Constitutional lawyers and politicos may have been grabbing the popcorn at the prospect of a three-day Supreme Court hearing on the government’s decision to suspend parliament; but for those of less esoteric tastes the proceedings were likely to be dull- possibly reassuringly so. There is little more effective at assuaging fears of a judge-led constitutional coup than watching Lord Pannick explain, in his most measured of tones, why the prorogation was both justiciable and illegal.
For viewers of a stronger constitution, who stuck with it, Aiden O’Neill QC was a dramatic departure from the norm, opening on Tuesday with a bombastic display of oratory that careened from the Battle of Bannockburn to the iconography of the courtroom carpet.
Such a performance was less UK Supreme Court and more bright lights of Hollywood, but it did serve to emphasise the extraordinary nature of the proceedings that were taking place before the 11 justices- who themselves were a visual metaphor for the importance of the case, with the Supreme Court having only sat en banc once before, in the first Miller case.
Aidan O’Neill finishes as he began, on a flourish: “Listen to the angels of your better nature and rule this prorogation is unlawful, an abuse of power. This government is showing itself unworthy of our trust. Enough is enough. That is what truth speaking to power sounds like.”
— Dominic Casciani (@BBCDomC) September 18, 2019
Before O’Neill’s curtain call, all watching Pannick and Eadie’s submissions – two of the most elegant, effective and experienced advocates at the Supreme Court – could be forgiven for thinking the matter mundane. As Eadie laid his case before the court, it began to seem almost reasonable for the government to have unfettered control over parliament’s sitting.
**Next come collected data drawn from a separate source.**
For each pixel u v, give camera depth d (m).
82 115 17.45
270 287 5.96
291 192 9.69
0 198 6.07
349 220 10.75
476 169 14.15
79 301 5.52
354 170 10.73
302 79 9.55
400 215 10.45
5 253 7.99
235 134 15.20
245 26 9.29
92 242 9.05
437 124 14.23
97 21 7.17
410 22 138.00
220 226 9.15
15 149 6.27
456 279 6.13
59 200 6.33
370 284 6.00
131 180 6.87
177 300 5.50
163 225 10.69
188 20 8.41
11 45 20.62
The issues seemed far removed from the political fray, the judges isolated in their ivory tower from the rumblings of disquiet below.
O’Neill’s argument extinguished this sense of tranquility, emphasising the political realities of the case. Deference, usually the hallmark of any advocate before the justices of the Supreme Court, was discarded, with O’Neill commanding the Vice President, Lord Reed, to ‘look perturbed, look upset, but [not to] look sceptical’. Whilst some may question such a style- and which Eadie’s eyebrows’ meanderings did all on their own- O’Neill’s delivery drove home the truly autocratic nature of the government’s prorogation. This was no mere dispute over an element of the executive’s power, but a conflict that went to the very core of the constitution, and O’Neill seemed determined to place that front and centre in the justices’ minds.
Whether this style was effective- or even necessary- has been subject to some dispute, not least on legal twitter. Certainly, such rhetoric shares more with the Roman Senate than the Supreme Court, but supporting all the rhetorical flourishes were clear points of principle, logic and law. Nor is O’Neill a mere ingenue before the justices, but a veteran of over 30 appearances before the Supreme Court, and whose style is doubtless familiar to the bench. Indeed, had they been dissatisfied by his submissions, it is unlikely that the justices would have been reticent in putting him in his place.
The brutal dispatching of Ronan Lavery QC, counsel for Northern Ireland, by Lord Wilson, telling him to ‘not abuse their politeness’ was a clear example of their willingness to shut down an advocate who has overstepped the mark.
Should, however, the court rule against the government, as the questions on remedies to Lord Pannick seemed to suggest they might, there may be some cause for regret on Miller’s side. The court made much of its neutrality and its focus on the law, and whilst strong legal and constitutional argument underpinned O’Neill’s submissions, there was a surfeit of dramatics that could easily be manipulated to suggest that the court’s reasoning was motivated by factors other than legal principle – something the Dominic Cummings will be happy to take full advantage of in any imminent general election.
To suggest that O’Neill, however, harmed Miller’s case does a disservice to both his advocacy and the intellectual heavyweights on the court, who are unlikely to struggle to look beyond kitsch like ‘Father of Lies’ to the principle beneath- and especially so when Lord Pannick was on hand to crisply conclude why the government’s case was so inadequate.
Legally, the approach was sound. Politically? We’ll have to wait and see.